## Stored data entries
──────

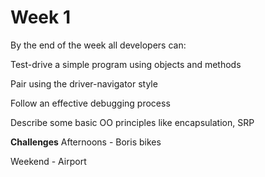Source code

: # Week 1

By the end of the week all developers can:

Test-drive a simple program using objects and methods

Pair using the driver-navigator style

Follow an effective debugging process

Describe some basic OO principles like encapsulation, SRP





**Challenges**
Afternoons - Boris bikes

Weekend - Airport





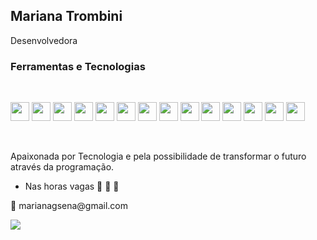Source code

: ##  Mariana Trombini

<p> Desenvolvedora  </p>

### Ferramentas e Tecnologias
<br>

 <img src="https://cdn.jsdelivr.net/gh/devicons/devicon/icons/javascript/javascript-original.svg"  width="30" height="30"/> <img src="https://cdn.jsdelivr.net/gh/devicons/devicon/icons/html5/html5-original.svg" width="30" height="30" /> <img src="https://cdn.jsdelivr.net/gh/devicons/devicon/icons/css3/css3-original.svg"  width="30" height="30" /> 
           <img src="https://cdn.jsdelivr.net/gh/devicons/devicon/icons/typescript/typescript-plain.svg" width="30" height="30"/> <img src="https://cdn.jsdelivr.net/gh/devicons/devicon/icons/nodejs/nodejs-original.svg"  width="30" height="30" /> 
            <img src="https://cdn.jsdelivr.net/gh/devicons/devicon/icons/react/react-original.svg" width="30" height="30" /> <img src="https://cdn.jsdelivr.net/gh/devicons/devicon/icons/postgresql/postgresql-plain-wordmark.svg" width="30" height="30"/> 
            <img src="https://cdn.jsdelivr.net/gh/devicons/devicon/icons/mysql/mysql-original.svg" width="30" height="30" /> 
            <img src="https://cdn.jsdelivr.net/gh/devicons/devicon/icons/jest/jest-plain.svg" width="30" height="30" /> <img src="https://cdn.jsdelivr.net/gh/devicons/devicon/icons/git/git-original.svg" width="30" height="30"/> <img src="https://cdn.jsdelivr.net/gh/devicons/devicon/icons/bitbucket/bitbucket-original.svg" width="30" height="30"/> <img src="https://cdn.jsdelivr.net/gh/devicons/devicon/icons/jenkins/jenkins-original.svg" width="30" height="30"/> <img src="https://cdn.jsdelivr.net/gh/devicons/devicon/icons/docker/docker-plain-wordmark.svg" width="30" height="30" /> <img src="https://cdn.jsdelivr.net/gh/devicons/devicon/icons/linux/linux-original.svg" width="30" height="30"/>
          
<br>         
     
<p> Apaixonada por Tecnologia e pela possibilidade de transformar o futuro através da programação.  </p>
<ul>
   <li>
    Nas horas vagas  🎻 🎹 📖
  </li>
</ul>
<p align="left">
  💌 marianagsena@gmail.com 
</p>


  <a href="https://www.linkedin.com/in/mariana--trombini/" alt="Linkedin">
  <img src="https://img.shields.io/badge/-Linkedin-0e76a8?style=flat-square&logo=Linkedin&logoColor=white&link=https://www.linkedin.com/in/mariana--trombini/" /></a>

<!--
**maritrombini/maritrombini** is a ✨ _special_ ✨ repository because its `README.md` (this file) appears on your GitHub profile.

Here are some ideas to get you started:

- 🔭 I’m currently working on ...
- 🌱 I’m currently learning ...
- 👯 I’m looking to collaborate on ...
- 🤔 I’m looking for help with ...
- 💬 Ask me about ...
- 📫 How to reach me: ...
- 😄 Pronouns: ...
- ⚡ Fun fact: ...
-->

──────

## Description of the task
How many lines in the records above contain the string "Linkedin"? Reply with the number alone.

## Exercise output
2